The entry ACL wins when it explicitly grants an action. A row-level deny also vetoes the channel default, so an entry can stay hidden even when the channel is public.
Channel ACL
The channel acl object accepts one scope for each action:
{
"acl": {
"create": "shared",
"read": "public",
"update": "private",
"delete": "private"
}
}| Scope | Meaning |
|---|---|
public | Anyone can pass this action, including anonymous visitors. |
shared | Any signed-in customer can pass this action. |
private | For read, update, and delete: only the entry owner can pass. For create: any signed-in customer can create. |
none | The channel does not grant the action. A row ACL can still grant access to a specific entry. |
For entries, the owner is stored in _owner. Private read, update, and delete checks compare _owner with the current customer id.
Entry ACL
The entry _acl object is keyed by actor:
{
"_owner": "65f0c6f2c2f48f7a2d1a1111",
"_acl": {
"*": { "read": true },
"users": { "update": false },
"id:65f0c6f2c2f48f7a2d1a1111": { "read": true, "update": true },
"role:members": { "read": true }
}
}Actor keys:
| Actor key | Matches |
|---|---|
* | Everyone for grants. For denies, it blocks anonymous access and public channel defaults. |
users | Any signed-in customer. |
id:<customer_id> | One customer. |
role:<role_name> | Customers assigned to that role. |
Action values are booleans. true grants the action. false denies it. For signed-in customers, use users, id:<customer_id>, or role:<role_name> when you want a deny rule to match them. The API stores negative rules internally as noRead, noUpdate, and noDelete, but clients should send the public shape above.
How Checks Resolve
For read, update, and delete, Nimbu evaluates access in this order:
- If the entry has a positive row-level grant for the action, the current actor must match it.
- If there is no positive row-level grant, the channel ACL decides the default.
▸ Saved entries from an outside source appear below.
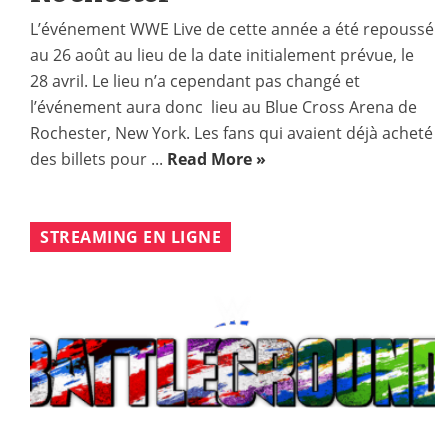
L’événement WWE Live de cette année a été repoussé
au 26 août au lieu de la date initialement prévue, le
28 avril. Le lieu n’a cependant pas changé et
l’événement aura donc lieu au Blue Cross Arena de
Rochester, New York. Les fans qui avaient déjà acheté
des billets pour ...
Read More »
STREAMING EN LIGNE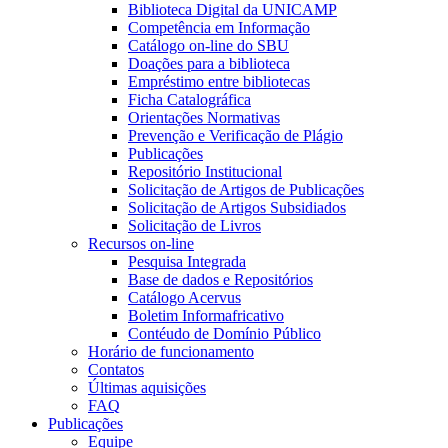
Biblioteca Digital da UNICAMP
Competência em Informação
Catálogo on-line do SBU
Doações para a biblioteca
Empréstimo entre bibliotecas
Ficha Catalográfica
Orientações Normativas
Prevenção e Verificação de Plágio
Publicações
Repositório Institucional
Solicitação de Artigos de Publicações
Solicitação de Artigos Subsidiados
Solicitação de Livros
Recursos on-line
Pesquisa Integrada
Base de dados e Repositórios
Catálogo Acervus
Boletim Informafricativo
Contéudo de Domínio Público
Horário de funcionamento
Contatos
Últimas aquisições
FAQ
Publicações
Equipe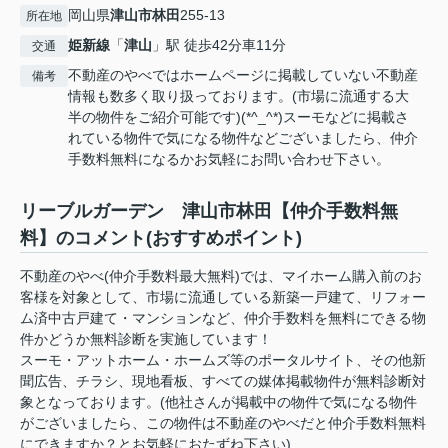
岡山県
津山市
林田
255-13
所在地
姫新線
「
津山
」駅 徒歩42分車11分
交通
不動産のやべではホームページに掲載していない不動産
備考
情報も数多く取り扱っております。(市場に流通する大
半の物件をご紹介可能です)(*^_^*)スーモなどに掲載さ
れている物件で気になる物件などございましたら、仲介
手数料無料になるかお気軽にお問い合わせ下さい。
リーブルガーデン 津山市林田【仲介手数料無
料】のコメント(おすすめポイント)
不動産のやべ(仲介手数料最大無料)では、マイホーム購入前のお
客様を対象として、市場に流通している新築一戸建て、リフォー
ム済中古戸建て・マンションなど、仲介手数料を無料にできる物
件かどうか無料診断を実施しています！
スーモ・アットホーム・ホームズ等のポータルサイト、その他新
聞広告、チラシ、現地看板、すべての媒体掲載物件が無料診断対
象となっております。(他社さんが掲載中の物件で気になる物件
がございましたら、この物件は不動産のやべだと仲介手数料無料
にできますか？とお気軽におたずね下さい)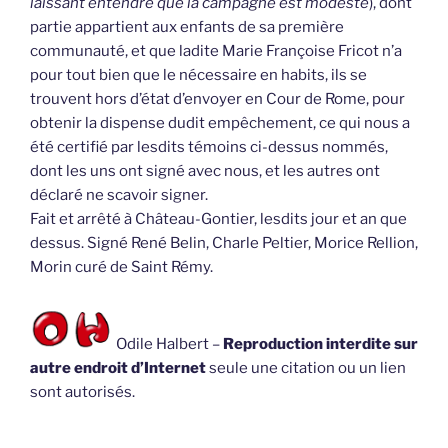
laissant entendre que la campagne est modeste
), dont
partie appartient aux enfants de sa première
communauté, et que ladite Marie Françoise Fricot n’a
pour tout bien que le nécessaire en habits, ils se
trouvent hors d’état d’envoyer en Cour de Rome, pour
obtenir la dispense dudit empêchement, ce qui nous a
été certifié par lesdits témoins ci-dessus nommés,
dont les uns ont signé avec nous, et les autres ont
déclaré ne scavoir signer.
Fait et arrêté à Château-Gontier, lesdits jour et an que
dessus. Signé René Belin, Charle Peltier, Morice Rellion,
Morin curé de Saint Rémy.
Odile Halbert –
Reproduction interdite sur
autre endroit d’Internet
seule une citation ou un lien
sont autorisés.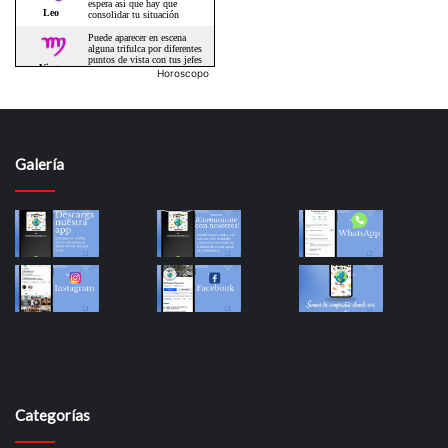
Horoscopo
Galería
Categorías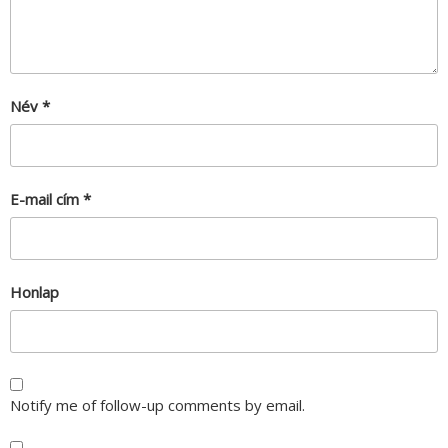
Név
*
E-mail cím
*
Honlap
Notify me of follow-up comments by email.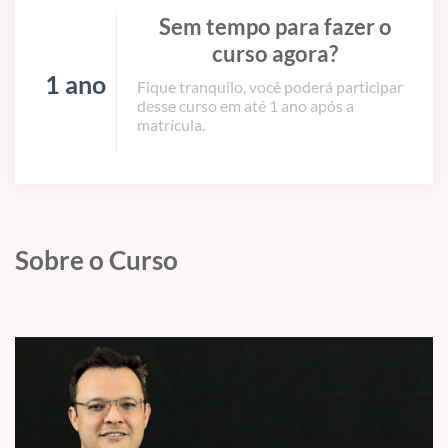
Sem tempo para fazer o
curso agora?
1 ano
Fique tranquilo, você poderá participar
desse curso em até 1 ano após a
matrícula.
Sobre o Curso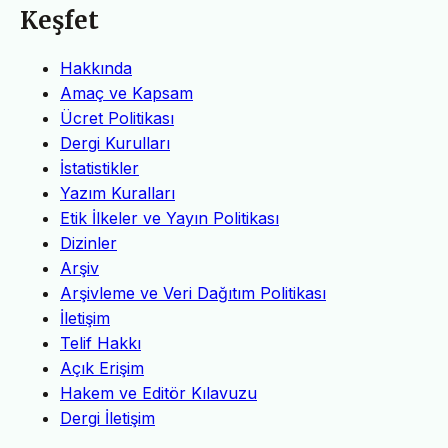
Keşfet
Hakkında
Amaç ve Kapsam
Ücret Politikası
Dergi Kurulları
İstatistikler
Yazım Kuralları
Etik İlkeler ve Yayın Politikası
Dizinler
Arşiv
Arşivleme ve Veri Dağıtım Politikası
İletişim
Telif Hakkı
Açık Erişim
Hakem ve Editör Kılavuzu
Dergi İletişim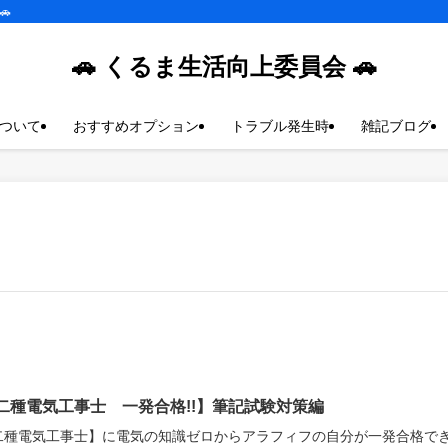
🚗
🚗 くるま生活向上委員会 🚗
ついて
おすすめオプション
トラブル発生時
雑記ブログ
二種電気工事士 一発合格!!】筆記試験対策編
二種電気工事士】に電気の知識ゼロからアラフィフの自分が一発合格で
- A matching row-level deny vetoes both cases.
That means:
- A channel with
read: publiccan hide one entry with{ "*": { "read": false } }. - A channel with
read: sharedcan hide one entry from all signed-in customers with{ "users": { "read": false } }. - A channel with
read: privatecan still hide an entry from its owner with{ "id:<customer_id>": { "read": false } }. - A channel with
read: nonecan expose one row with a positive row grant such as{ "role:members": { "read": true } }.
REST API Filtering
Channel entry routes apply ACLs for non-master tokens. Master tokens bypass ACLs unless you opt in:
GET /channels/articles/entries?use_acl=true
Authorization: Bearer <master-token>
Session-Token: <customer-session-token>Use Session-Token or X-Nimbu-Session-Token to evaluate the request as a customer. Customer OAuth tokens also resolve the current customer. If no customer can be resolved, ACL checks run as anonymous.
Hidden single entries return 404, not 403. Collection and count routes filter hidden entries out of the result.